• Brief
Below are some entries; state how many of their lines include the word "Haramaya" and give no more than that number.

▼

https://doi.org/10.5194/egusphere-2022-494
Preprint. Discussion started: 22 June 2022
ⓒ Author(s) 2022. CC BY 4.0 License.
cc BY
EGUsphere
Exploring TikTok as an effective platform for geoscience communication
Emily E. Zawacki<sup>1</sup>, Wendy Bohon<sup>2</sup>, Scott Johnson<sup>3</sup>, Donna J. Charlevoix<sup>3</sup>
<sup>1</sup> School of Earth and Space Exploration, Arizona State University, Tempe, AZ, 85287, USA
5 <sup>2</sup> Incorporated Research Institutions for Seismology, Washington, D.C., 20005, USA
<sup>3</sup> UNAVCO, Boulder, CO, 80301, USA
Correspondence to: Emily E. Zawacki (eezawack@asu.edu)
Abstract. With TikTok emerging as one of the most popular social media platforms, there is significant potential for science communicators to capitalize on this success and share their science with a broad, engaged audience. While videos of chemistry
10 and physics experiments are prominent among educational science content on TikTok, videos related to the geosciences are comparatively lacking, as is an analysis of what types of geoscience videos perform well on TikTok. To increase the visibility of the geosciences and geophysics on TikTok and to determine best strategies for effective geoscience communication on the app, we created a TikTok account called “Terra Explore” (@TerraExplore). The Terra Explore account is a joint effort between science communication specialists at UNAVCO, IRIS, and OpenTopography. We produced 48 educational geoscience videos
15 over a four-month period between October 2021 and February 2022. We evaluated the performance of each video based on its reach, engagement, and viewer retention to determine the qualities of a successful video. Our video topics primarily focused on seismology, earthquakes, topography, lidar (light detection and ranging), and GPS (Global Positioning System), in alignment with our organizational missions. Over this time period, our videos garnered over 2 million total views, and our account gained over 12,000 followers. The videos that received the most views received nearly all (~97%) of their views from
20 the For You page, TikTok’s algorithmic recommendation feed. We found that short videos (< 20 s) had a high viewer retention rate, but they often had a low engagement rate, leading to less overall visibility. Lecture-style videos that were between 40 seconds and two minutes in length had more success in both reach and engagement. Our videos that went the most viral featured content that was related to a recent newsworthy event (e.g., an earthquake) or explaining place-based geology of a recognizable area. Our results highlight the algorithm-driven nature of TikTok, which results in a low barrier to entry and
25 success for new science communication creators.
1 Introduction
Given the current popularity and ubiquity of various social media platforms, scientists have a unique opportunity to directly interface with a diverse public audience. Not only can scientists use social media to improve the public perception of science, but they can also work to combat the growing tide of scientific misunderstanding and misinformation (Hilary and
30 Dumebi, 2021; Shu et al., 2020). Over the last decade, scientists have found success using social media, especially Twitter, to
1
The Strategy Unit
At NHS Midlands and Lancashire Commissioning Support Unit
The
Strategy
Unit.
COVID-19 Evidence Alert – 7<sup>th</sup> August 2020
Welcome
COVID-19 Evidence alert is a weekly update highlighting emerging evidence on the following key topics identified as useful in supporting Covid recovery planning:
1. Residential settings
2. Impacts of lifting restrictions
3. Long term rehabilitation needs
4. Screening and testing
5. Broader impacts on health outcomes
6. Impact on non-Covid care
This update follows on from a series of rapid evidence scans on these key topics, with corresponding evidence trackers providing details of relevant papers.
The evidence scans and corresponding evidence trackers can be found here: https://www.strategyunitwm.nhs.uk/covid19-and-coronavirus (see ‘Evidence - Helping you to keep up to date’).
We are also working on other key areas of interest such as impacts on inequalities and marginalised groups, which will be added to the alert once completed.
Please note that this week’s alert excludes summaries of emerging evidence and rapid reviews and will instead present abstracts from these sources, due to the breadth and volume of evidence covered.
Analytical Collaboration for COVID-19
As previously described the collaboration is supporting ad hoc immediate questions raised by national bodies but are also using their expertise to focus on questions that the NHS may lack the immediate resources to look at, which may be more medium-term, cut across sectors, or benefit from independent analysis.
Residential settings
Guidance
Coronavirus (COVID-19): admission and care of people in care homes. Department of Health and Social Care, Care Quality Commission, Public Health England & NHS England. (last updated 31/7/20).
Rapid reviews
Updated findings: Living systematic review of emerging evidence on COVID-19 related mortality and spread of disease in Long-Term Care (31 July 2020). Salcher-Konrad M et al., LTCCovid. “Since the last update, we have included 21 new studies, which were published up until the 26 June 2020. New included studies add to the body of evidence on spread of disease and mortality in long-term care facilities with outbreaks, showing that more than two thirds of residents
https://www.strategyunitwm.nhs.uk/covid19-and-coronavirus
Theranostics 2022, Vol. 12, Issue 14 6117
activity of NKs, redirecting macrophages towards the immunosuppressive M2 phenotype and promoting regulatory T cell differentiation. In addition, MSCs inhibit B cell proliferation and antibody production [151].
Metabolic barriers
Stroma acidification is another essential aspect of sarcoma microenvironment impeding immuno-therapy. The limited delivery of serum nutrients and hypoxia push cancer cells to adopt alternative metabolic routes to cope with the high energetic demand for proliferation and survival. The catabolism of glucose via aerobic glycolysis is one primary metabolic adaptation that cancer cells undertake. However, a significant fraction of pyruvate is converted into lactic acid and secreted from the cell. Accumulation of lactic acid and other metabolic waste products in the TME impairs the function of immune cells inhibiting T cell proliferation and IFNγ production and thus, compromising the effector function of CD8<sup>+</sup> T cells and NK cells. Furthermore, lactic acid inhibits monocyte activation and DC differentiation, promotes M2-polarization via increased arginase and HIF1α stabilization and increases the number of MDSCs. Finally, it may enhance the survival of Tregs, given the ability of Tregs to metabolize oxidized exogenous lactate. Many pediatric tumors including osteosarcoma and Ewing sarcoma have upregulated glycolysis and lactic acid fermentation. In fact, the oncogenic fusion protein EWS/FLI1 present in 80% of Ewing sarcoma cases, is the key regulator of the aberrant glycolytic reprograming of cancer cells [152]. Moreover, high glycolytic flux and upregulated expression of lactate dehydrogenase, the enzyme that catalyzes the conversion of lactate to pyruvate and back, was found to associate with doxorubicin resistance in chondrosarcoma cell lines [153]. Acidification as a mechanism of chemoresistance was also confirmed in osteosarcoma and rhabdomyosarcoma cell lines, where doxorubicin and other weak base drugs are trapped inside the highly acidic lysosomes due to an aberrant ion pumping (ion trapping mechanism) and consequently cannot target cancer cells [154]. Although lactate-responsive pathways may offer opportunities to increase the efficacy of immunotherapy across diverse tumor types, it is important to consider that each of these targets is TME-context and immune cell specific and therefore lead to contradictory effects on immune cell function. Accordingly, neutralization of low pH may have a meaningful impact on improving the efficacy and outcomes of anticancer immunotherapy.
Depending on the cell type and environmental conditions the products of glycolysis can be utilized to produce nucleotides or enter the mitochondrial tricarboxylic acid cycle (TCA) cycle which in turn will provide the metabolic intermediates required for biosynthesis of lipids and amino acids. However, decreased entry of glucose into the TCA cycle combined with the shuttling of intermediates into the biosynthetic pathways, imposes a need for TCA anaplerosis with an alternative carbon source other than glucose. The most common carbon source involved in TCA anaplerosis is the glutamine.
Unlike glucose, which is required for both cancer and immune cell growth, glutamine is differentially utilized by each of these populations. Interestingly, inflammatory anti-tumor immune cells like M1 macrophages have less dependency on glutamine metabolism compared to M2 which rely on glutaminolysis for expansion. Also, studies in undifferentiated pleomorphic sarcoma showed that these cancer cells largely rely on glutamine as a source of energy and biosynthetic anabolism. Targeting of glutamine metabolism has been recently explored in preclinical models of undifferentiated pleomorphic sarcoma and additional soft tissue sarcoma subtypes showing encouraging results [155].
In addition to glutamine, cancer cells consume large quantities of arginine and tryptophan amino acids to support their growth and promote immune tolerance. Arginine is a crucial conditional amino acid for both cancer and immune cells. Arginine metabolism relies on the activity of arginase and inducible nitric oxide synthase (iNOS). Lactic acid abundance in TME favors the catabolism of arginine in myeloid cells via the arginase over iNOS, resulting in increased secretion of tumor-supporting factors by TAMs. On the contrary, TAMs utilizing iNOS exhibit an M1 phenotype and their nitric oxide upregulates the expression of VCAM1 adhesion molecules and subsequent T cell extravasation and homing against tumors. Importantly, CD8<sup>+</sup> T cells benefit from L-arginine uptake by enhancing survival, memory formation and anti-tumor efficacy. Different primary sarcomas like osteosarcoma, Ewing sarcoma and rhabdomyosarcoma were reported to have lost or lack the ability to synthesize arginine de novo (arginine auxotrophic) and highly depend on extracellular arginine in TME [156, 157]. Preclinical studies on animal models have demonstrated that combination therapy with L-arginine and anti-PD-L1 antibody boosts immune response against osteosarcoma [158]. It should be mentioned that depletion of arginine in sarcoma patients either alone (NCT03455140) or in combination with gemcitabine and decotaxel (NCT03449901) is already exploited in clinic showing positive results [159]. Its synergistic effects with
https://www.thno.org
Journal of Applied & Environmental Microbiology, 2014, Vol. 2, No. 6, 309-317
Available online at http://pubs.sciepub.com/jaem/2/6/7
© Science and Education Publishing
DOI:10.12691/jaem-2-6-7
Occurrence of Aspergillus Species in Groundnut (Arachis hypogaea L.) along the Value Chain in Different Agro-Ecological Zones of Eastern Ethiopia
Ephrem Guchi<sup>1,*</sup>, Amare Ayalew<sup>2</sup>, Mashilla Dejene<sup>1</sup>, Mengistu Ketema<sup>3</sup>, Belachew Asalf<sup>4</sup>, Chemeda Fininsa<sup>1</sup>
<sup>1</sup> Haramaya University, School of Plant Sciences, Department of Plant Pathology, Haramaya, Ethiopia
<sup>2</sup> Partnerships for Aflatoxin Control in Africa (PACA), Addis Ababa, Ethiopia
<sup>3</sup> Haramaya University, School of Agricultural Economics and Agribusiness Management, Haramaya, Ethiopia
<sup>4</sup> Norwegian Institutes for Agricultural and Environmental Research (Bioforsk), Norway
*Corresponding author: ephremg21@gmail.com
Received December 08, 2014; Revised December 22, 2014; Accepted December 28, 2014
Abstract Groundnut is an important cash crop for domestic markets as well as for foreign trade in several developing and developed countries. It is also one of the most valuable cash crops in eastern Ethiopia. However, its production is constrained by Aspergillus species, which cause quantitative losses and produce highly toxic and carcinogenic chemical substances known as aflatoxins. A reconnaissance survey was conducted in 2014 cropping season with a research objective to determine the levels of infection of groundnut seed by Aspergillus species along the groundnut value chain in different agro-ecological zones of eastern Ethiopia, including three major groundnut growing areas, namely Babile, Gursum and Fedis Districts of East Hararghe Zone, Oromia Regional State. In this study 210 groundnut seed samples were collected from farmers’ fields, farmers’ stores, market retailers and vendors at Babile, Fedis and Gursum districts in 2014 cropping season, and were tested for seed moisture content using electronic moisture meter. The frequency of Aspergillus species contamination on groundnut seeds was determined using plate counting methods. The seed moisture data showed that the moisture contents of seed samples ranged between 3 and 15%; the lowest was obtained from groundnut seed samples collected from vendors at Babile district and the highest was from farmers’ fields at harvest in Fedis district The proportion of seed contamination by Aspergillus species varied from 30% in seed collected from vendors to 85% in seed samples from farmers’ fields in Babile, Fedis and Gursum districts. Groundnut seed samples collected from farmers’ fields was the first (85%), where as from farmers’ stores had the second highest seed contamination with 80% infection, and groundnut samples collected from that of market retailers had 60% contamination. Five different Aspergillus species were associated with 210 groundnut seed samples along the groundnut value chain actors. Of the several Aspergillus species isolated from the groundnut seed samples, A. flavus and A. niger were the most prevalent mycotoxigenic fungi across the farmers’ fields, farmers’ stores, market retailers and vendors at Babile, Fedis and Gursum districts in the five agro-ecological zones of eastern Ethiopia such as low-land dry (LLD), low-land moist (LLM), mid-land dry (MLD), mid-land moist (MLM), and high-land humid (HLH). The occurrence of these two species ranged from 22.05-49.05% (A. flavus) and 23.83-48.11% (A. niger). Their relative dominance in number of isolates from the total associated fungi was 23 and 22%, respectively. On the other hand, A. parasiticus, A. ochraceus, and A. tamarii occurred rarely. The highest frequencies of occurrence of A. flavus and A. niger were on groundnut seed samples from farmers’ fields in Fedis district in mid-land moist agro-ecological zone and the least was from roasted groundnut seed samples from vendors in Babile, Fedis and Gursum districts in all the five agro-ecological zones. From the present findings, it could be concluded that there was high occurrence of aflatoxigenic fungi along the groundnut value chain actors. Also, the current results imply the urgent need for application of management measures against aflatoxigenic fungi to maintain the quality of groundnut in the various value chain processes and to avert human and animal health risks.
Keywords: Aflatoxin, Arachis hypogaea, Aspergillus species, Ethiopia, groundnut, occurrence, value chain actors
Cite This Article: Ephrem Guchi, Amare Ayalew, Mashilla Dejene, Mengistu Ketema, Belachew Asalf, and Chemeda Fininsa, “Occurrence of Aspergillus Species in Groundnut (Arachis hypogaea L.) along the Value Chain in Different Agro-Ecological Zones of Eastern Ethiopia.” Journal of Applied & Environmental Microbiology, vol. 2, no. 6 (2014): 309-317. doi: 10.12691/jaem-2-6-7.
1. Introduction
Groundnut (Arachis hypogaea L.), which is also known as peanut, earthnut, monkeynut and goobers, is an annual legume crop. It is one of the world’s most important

▲

• The answer
2